O presidente do Brasil é um delinquente. Ele ameaça a democracia, ataca os poderes, agride as pessoas, estimula e convoca a convulsão social, faz chacota com o povo brasileiro passeando de moto sem máscaras, aglomerando a torto e a direito, fazendo pouco caso de 583.866 vítimas de Covid-19, pior, quando menos de 32% da população está imunizada e sofre o pavor de um dia ser acometida pela doença, à espera de uma terceira pandemia que, se chegar, levará todo mundo em massa.
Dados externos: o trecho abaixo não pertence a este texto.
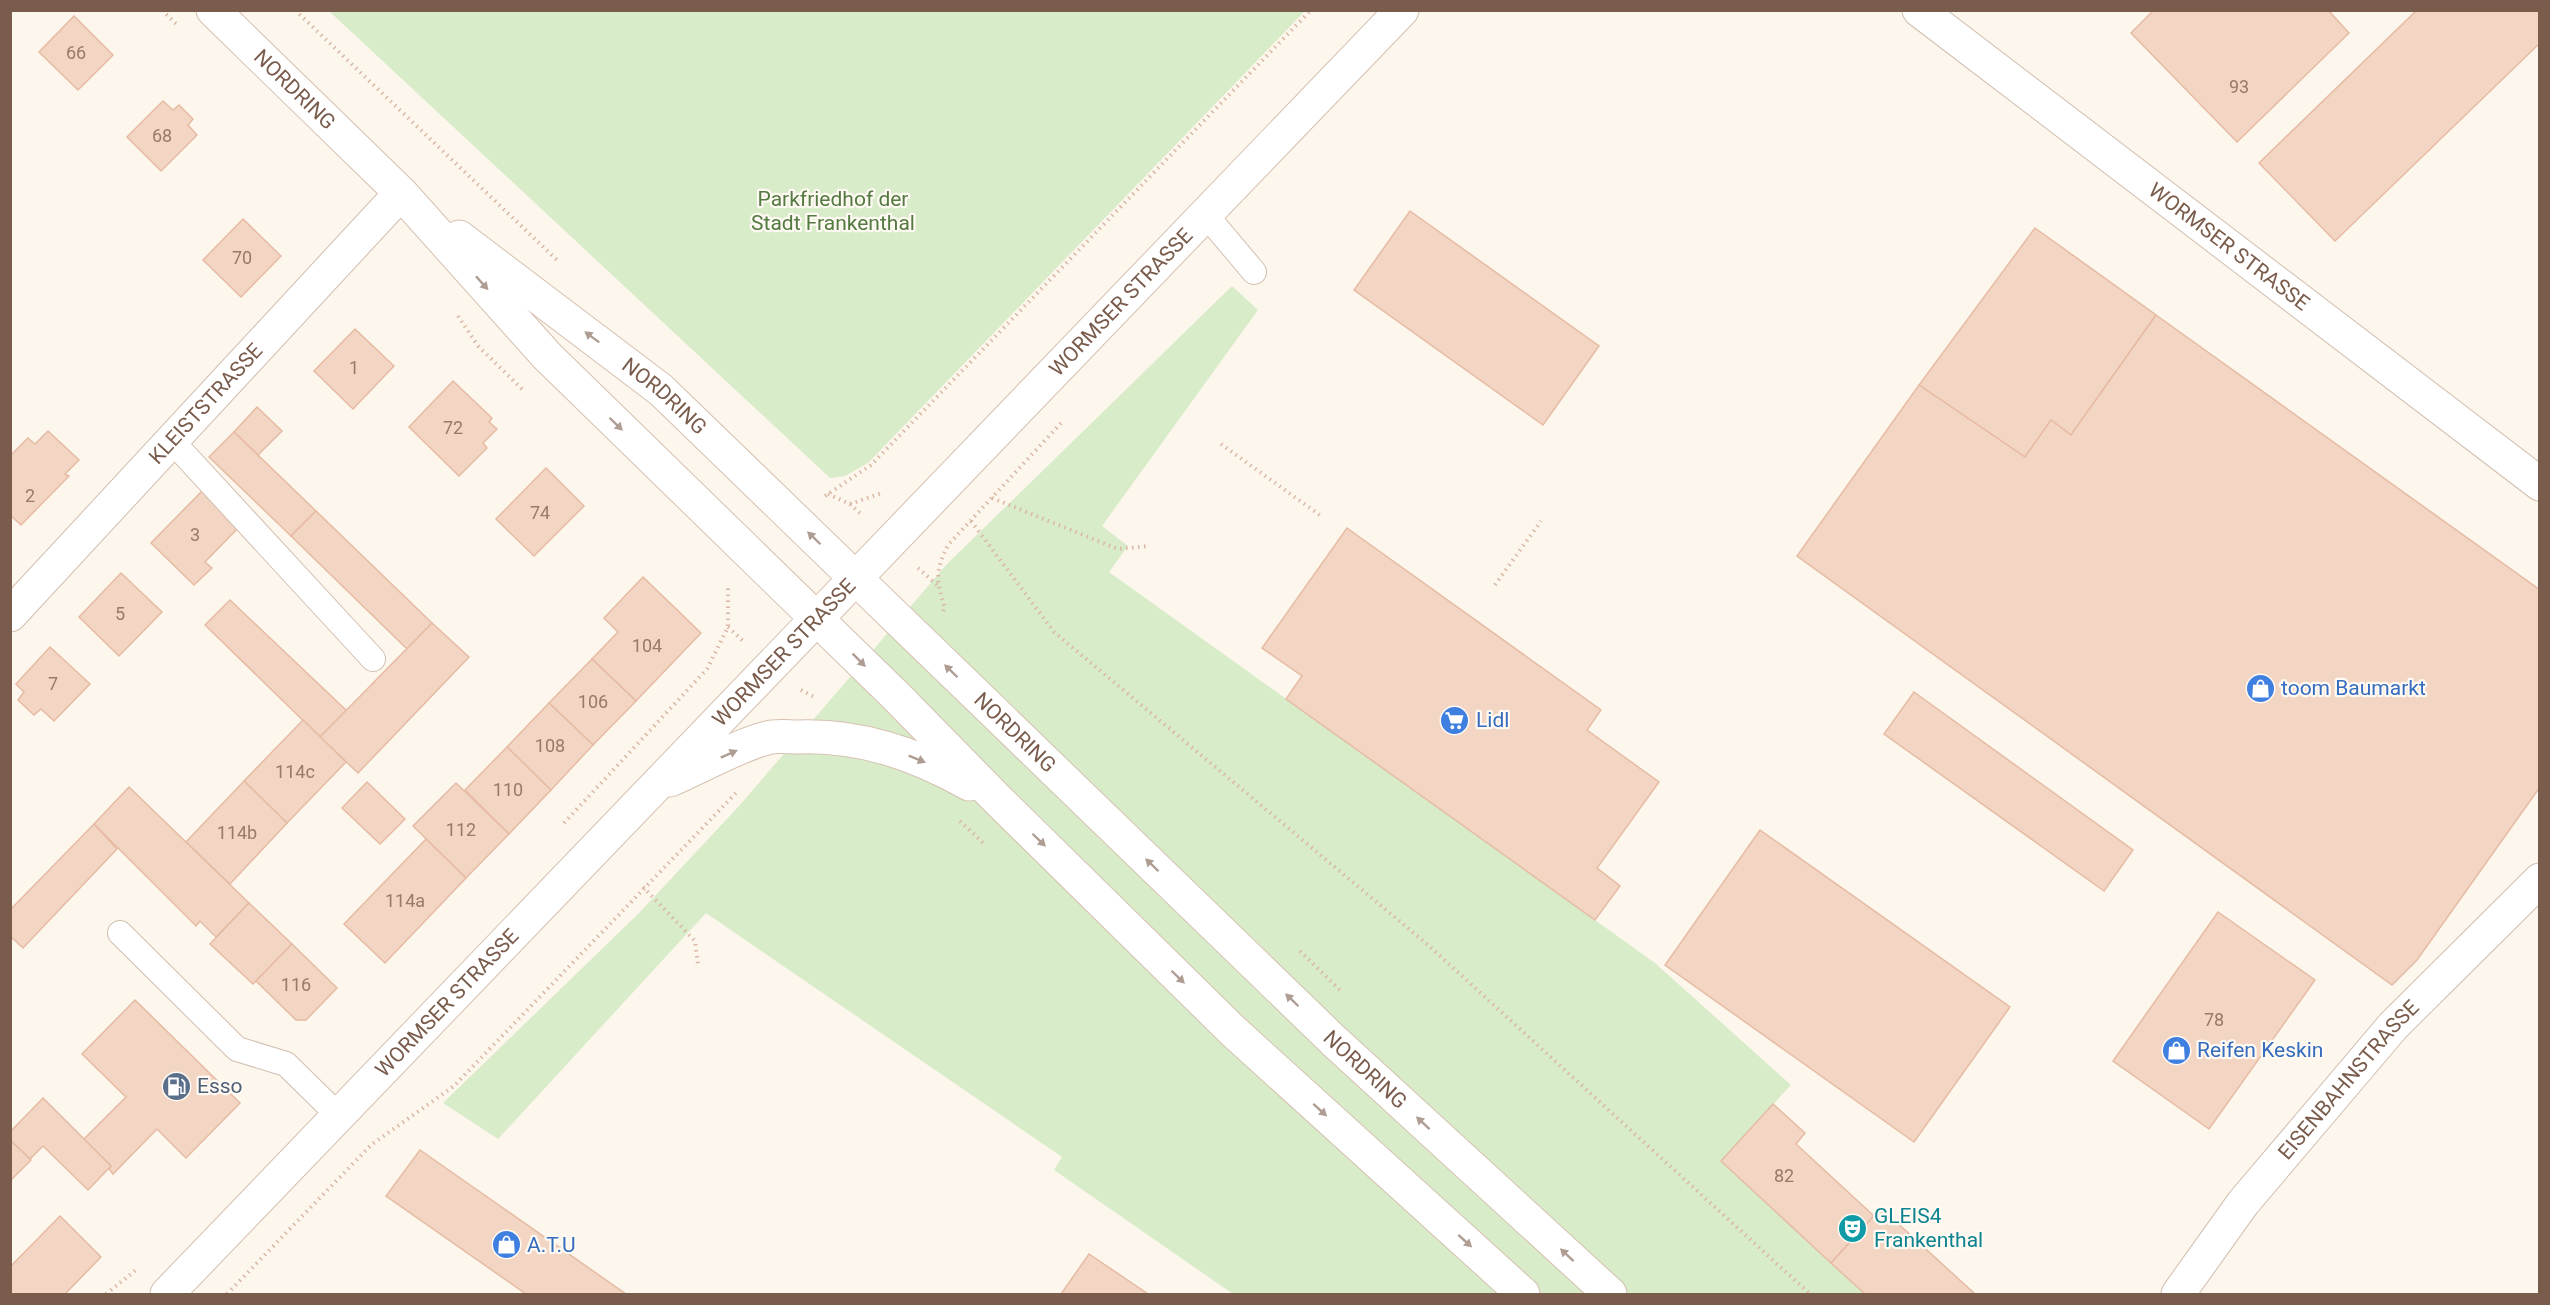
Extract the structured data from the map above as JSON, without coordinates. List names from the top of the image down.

Não há dúvidas de que sua ação e omissão agravam todo esse cenário mórbido, não por acaso já está o dito cujo acusado no Tribunal Penal Internacional sendo tomado como coveiro pela grandíssima maioria dos seres pensantes da Terra.
Bolsonaro não crê no diálogo. Não torce pela convergência. É do time da briga, se possível da morte. Crê mais importante fuzil que feijão. A seu juízo um violão vira arma mortal. É justo que as instituições brasileiras sigam aceitando esse ponto fora da curva como um deslize normal da democracia?
Bolsonaro não quer a melhoria de seu povo e de seu país, tampouco do mundo. Ele quer o caos. Ele é o caos. É a deturpação da civilização. Precisa ser contido se é que ainda há tempo. É a escória da política se é que isso pode ser chamado de política. Traição ao Estado, traição ao país, traição ao povo. Não estamos em guerra, mas se estivéssemos o caso seria para pensar em pena de morte pela aplicação do art. Art.5º, LVII, a, da Constituição Federal: “CF – XLVII – não haverá penas: a) de morte, salvo em caso de guerra declarada, nos termos do art. 84, XIX”.